[Data records]
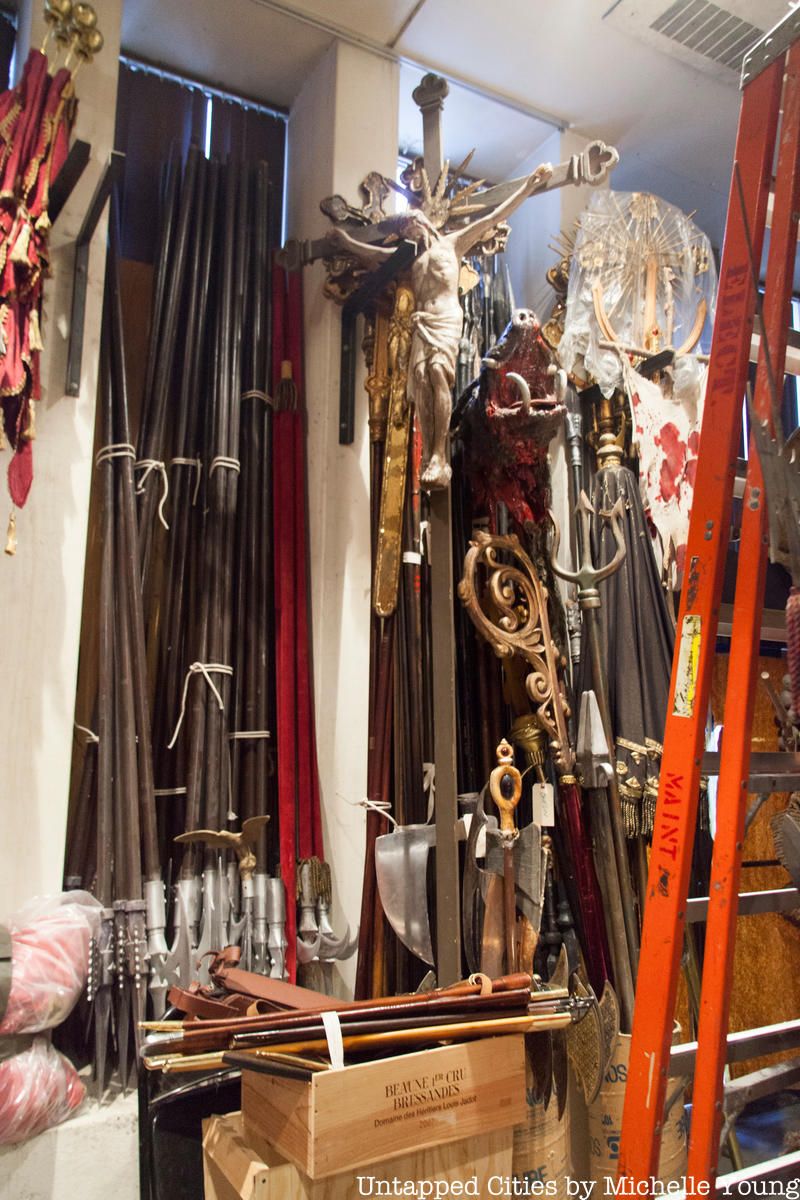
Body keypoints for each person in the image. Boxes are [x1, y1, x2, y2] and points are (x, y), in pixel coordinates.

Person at [328, 163, 552, 490]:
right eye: (405, 231)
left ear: (421, 222)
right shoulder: (409, 259)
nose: (409, 235)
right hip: (422, 321)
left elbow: (494, 217)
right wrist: (346, 241)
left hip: (445, 319)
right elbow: (374, 256)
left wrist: (530, 184)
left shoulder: (453, 244)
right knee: (420, 378)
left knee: (436, 371)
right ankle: (428, 457)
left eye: (410, 228)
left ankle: (439, 454)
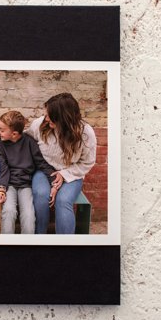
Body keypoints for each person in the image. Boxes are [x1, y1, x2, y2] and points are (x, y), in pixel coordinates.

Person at [26, 93, 97, 234]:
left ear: (63, 118)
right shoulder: (39, 125)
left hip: (71, 173)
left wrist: (64, 175)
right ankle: (39, 237)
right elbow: (26, 142)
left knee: (63, 201)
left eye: (49, 115)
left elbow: (87, 163)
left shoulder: (85, 134)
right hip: (44, 170)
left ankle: (65, 245)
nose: (45, 118)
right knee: (41, 195)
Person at [0, 111, 58, 234]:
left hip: (26, 185)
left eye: (2, 130)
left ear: (14, 134)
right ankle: (6, 245)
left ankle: (27, 245)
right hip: (9, 184)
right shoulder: (0, 145)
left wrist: (54, 181)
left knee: (28, 214)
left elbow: (41, 163)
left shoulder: (30, 142)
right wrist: (1, 188)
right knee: (8, 211)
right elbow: (3, 168)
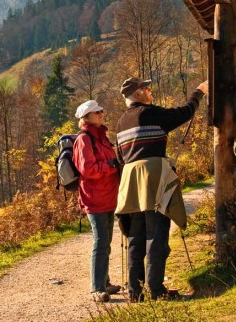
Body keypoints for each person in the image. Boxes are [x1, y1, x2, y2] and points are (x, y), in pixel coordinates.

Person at [114, 77, 208, 302]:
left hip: (129, 180)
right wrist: (199, 92)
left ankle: (135, 293)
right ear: (138, 95)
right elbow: (183, 113)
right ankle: (156, 291)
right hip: (152, 176)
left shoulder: (120, 122)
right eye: (147, 89)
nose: (150, 92)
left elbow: (119, 157)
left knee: (136, 237)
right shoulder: (149, 113)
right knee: (157, 234)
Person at [72, 99, 122, 303]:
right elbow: (89, 169)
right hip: (95, 199)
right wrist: (112, 165)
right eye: (97, 111)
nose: (101, 113)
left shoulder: (101, 137)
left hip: (108, 197)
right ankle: (96, 288)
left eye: (101, 110)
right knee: (100, 243)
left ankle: (105, 282)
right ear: (86, 117)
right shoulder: (84, 139)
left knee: (106, 242)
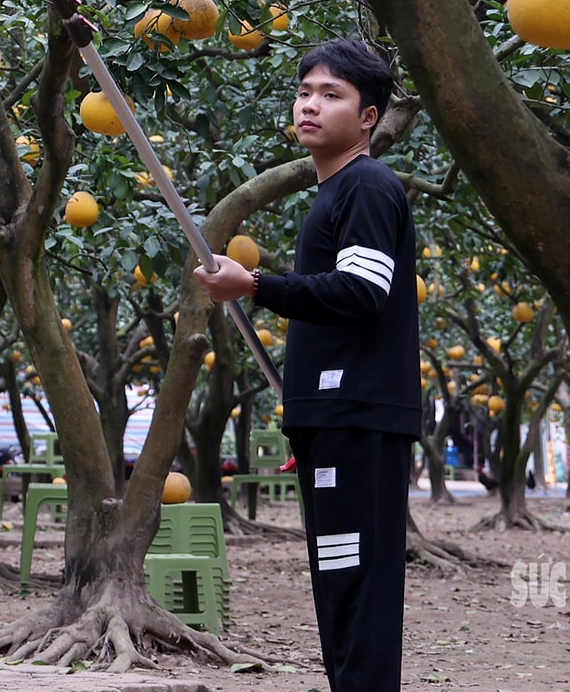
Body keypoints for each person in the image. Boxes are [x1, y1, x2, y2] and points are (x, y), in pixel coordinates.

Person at [196, 39, 419, 692]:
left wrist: (255, 284)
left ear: (369, 116)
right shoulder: (334, 192)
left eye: (331, 94)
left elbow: (362, 291)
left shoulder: (367, 186)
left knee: (357, 585)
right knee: (340, 583)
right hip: (332, 419)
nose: (310, 105)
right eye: (304, 93)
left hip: (358, 416)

= TASK GOAL =
Print all the records again exactly; do not include any picture.

= OUTPUT FOR THIS TASK =
Body keypoints for each person in the image. Boxes are [x1, y1, x2, y2] and points are (x, y), in pixel coordinates.

Person at [328, 163, 552, 490]:
right eye: (405, 231)
left ear: (421, 222)
right shoulder: (409, 259)
nose: (409, 235)
right hip: (422, 321)
left elbow: (494, 217)
right wrist: (346, 241)
left hip: (445, 319)
right elbow: (374, 256)
left wrist: (530, 184)
left shoulder: (453, 244)
right knee: (420, 378)
left knee: (436, 371)
right ankle: (428, 457)
left eye: (410, 228)
left ankle: (439, 454)
Body keypoints for each person in the image. Boxes are [x1, y1, x2, y2] and points are (x, y), in pixel coordinates.

Person at [26, 93, 97, 234]:
left ear: (63, 118)
right shoulder: (39, 125)
left hip: (71, 173)
left wrist: (64, 175)
right ankle: (39, 237)
right elbow: (26, 142)
left knee: (63, 201)
left eye: (49, 115)
left elbow: (87, 163)
left shoulder: (85, 134)
right hip: (44, 170)
left ankle: (65, 245)
nose: (45, 118)
right knee: (41, 195)
Person at [0, 111, 58, 234]:
left hip: (26, 185)
left eye: (2, 130)
left ear: (14, 134)
right ankle: (6, 245)
left ankle: (27, 245)
right hip: (9, 184)
right shoulder: (0, 145)
left wrist: (54, 181)
left knee: (28, 214)
left elbow: (41, 163)
left shoulder: (30, 142)
right wrist: (1, 188)
right knee: (8, 211)
right elbow: (3, 168)
Body keypoints for each person in the image. Boxes are [x1, y1, x2, y2] and points are (x, y), in pixel coordinates.

Person at [114, 77, 208, 302]:
left hip: (129, 180)
right wrist: (199, 92)
left ankle: (135, 293)
right ear: (138, 95)
right elbow: (183, 113)
right ankle: (156, 291)
right hip: (152, 176)
left shoulder: (120, 122)
right eye: (147, 89)
nose: (150, 92)
left elbow: (119, 157)
left knee: (136, 237)
right shoulder: (149, 113)
right knee: (157, 234)
Person at [72, 99, 122, 303]:
right elbow: (89, 169)
right hip: (95, 199)
right wrist: (112, 165)
right eye: (97, 111)
nose: (101, 113)
left shoulder: (101, 137)
left hip: (108, 197)
right ankle: (96, 288)
left eye: (101, 110)
right knee: (100, 243)
left ankle: (105, 282)
right ear: (86, 117)
right shoulder: (84, 139)
left knee: (106, 242)
Body keypoints for each person in the image. Boxes are [x1, y1, x2, y2] and points are (x, y), in pixel coordinates.

Person at [196, 39, 419, 692]:
left wrist: (255, 284)
left ear: (369, 116)
right shoulder: (334, 192)
left eye: (331, 94)
left elbow: (362, 291)
left shoulder: (367, 186)
left knee: (357, 585)
right knee: (340, 583)
right hip: (332, 419)
nose: (310, 105)
right eye: (304, 93)
left hip: (358, 416)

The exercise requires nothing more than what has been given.